**To do:** All lines from the one containing "April 2, 10:00 Friday" to the end of the entries below should be output exactly as they appear. No other lines should be output.

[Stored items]
>>>>

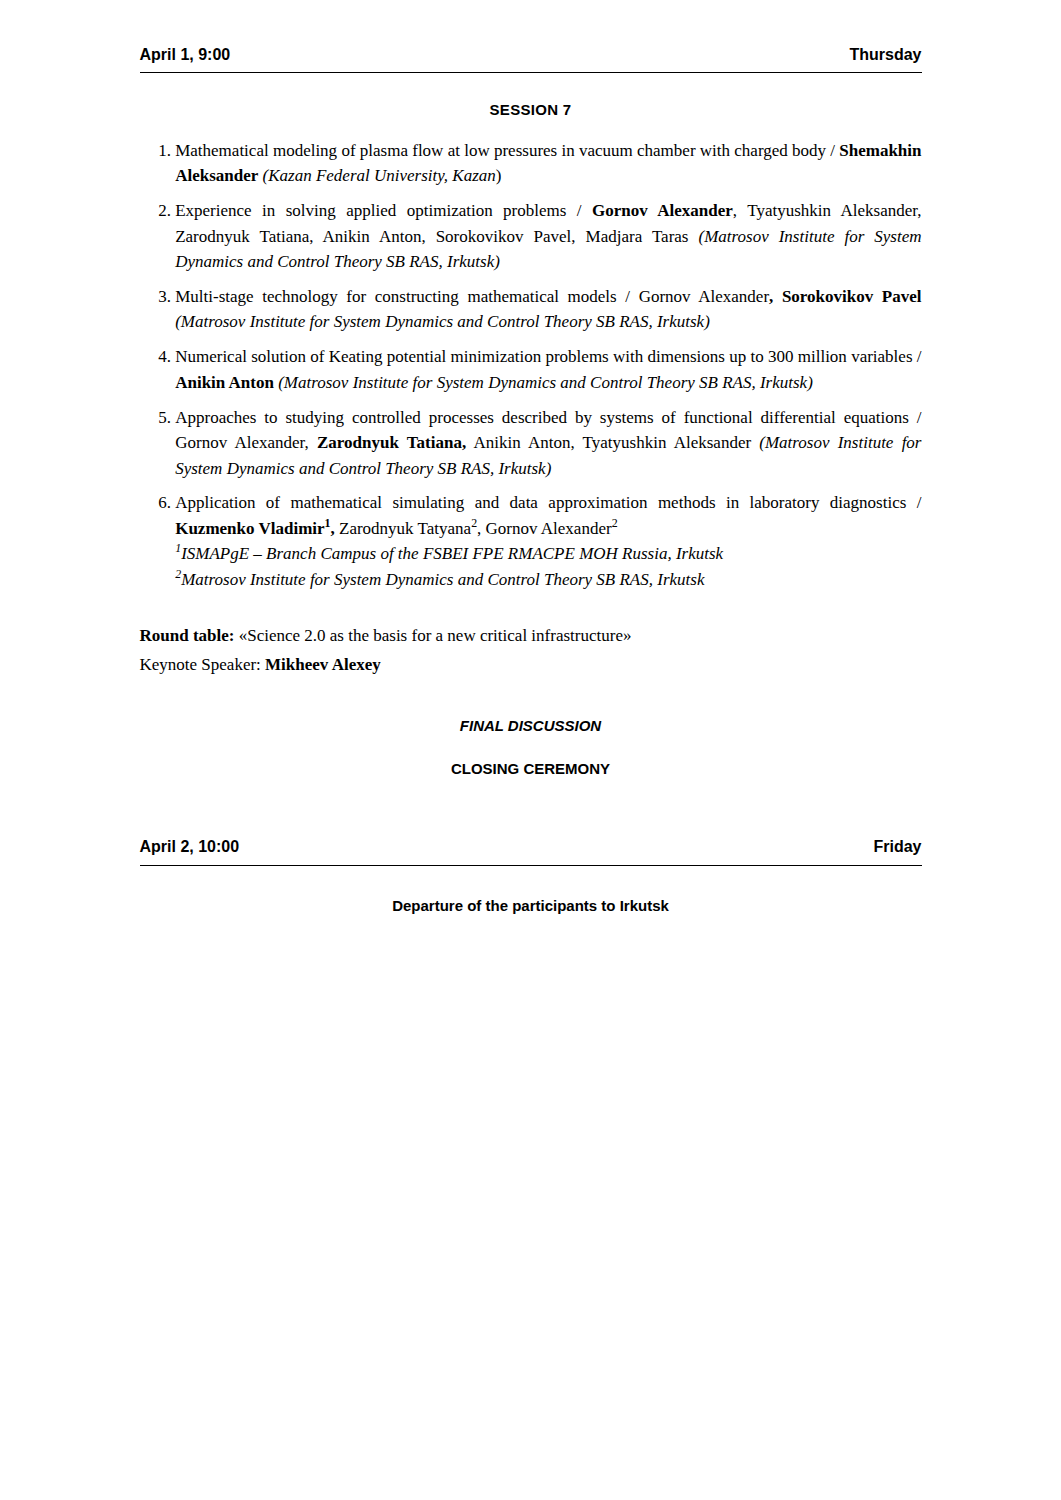April 1, 9:00 Thursday
SESSION 7
Mathematical modeling of plasma flow at low pressures in vacuum chamber with charged body / Shemakhin Aleksander (Kazan Federal University, Kazan)
Experience in solving applied optimization problems / Gornov Alexander, Tyatyushkin Aleksander, Zarodnyuk Tatiana, Anikin Anton, Sorokovikov Pavel, Madjara Taras (Matrosov Institute for System Dynamics and Control Theory SB RAS, Irkutsk)
Multi-stage technology for constructing mathematical models / Gornov Alexander, Sorokovikov Pavel (Matrosov Institute for System Dynamics and Control Theory SB RAS, Irkutsk)
Numerical solution of Keating potential minimization problems with dimensions up to 300 million variables / Anikin Anton (Matrosov Institute for System Dynamics and Control Theory SB RAS, Irkutsk)
Approaches to studying controlled processes described by systems of functional differential equations / Gornov Alexander, Zarodnyuk Tatiana, Anikin Anton, Tyatyushkin Aleksander (Matrosov Institute for System Dynamics and Control Theory SB RAS, Irkutsk)
Application of mathematical simulating and data approximation methods in laboratory diagnostics / Kuzmenko Vladimir1, Zarodnyuk Tatyana2, Gornov Alexander2 1ISMAPgE – Branch Campus of the FSBEI FPE RMACPE MOH Russia, Irkutsk 2Matrosov Institute for System Dynamics and Control Theory SB RAS, Irkutsk
Round table: «Science 2.0 as the basis for a new critical infrastructure»
Keynote Speaker: Mikheev Alexey
FINAL DISCUSSION
CLOSING CEREMONY
April 2, 10:00 Friday
Departure of the participants to Irkutsk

<<<<

**The answer:**
April 2, 10:00 Friday
Departure of the participants to Irkutsk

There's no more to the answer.